#### [SOURCE MATERIAL]
# # # # #

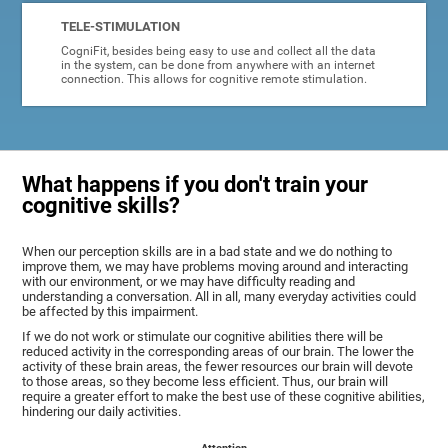
TELE-STIMULATION
CogniFit, besides being easy to use and collect all the data
in the system, can be done from anywhere with an internet
connection. This allows for cognitive remote stimulation.
What happens if you don't train your
cognitive skills?
When our perception skills are in a bad state and we do nothing to
improve them, we may have problems moving around and interacting
with our environment, or we may have difficulty reading and
understanding a conversation. All in all, many everyday activities could
be affected by this impairment.
If we do not work or stimulate our cognitive abilities there will be
reduced activity in the corresponding areas of our brain. The lower the
activity of these brain areas, the fewer resources our brain will devote
to those areas, so they become less efficient. Thus, our brain will
require a greater effort to make the best use of these cognitive abilities,
hindering our daily activities.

# # # # #

#### [DIRECTIVE]
None of the pictures should be copied, but every record above must be returned exactly.

#### [REPLY TO THE EXERCISE]
TELE-STIMULATION
CogniFit, besides being easy to use and collect all the data
in the system, can be done from anywhere with an internet
connection. This allows for cognitive remote stimulation.
What happens if you don't train your
cognitive skills?
When our perception skills are in a bad state and we do nothing to
improve them, we may have problems moving around and interacting
with our environment, or we may have difficulty reading and
understanding a conversation. All in all, many everyday activities could
be affected by this impairment.
If we do not work or stimulate our cognitive abilities there will be
reduced activity in the corresponding areas of our brain. The lower the
activity of these brain areas, the fewer resources our brain will devote
to those areas, so they become less efficient. Thus, our brain will
require a greater effort to make the best use of these cognitive abilities,
hindering our daily activities.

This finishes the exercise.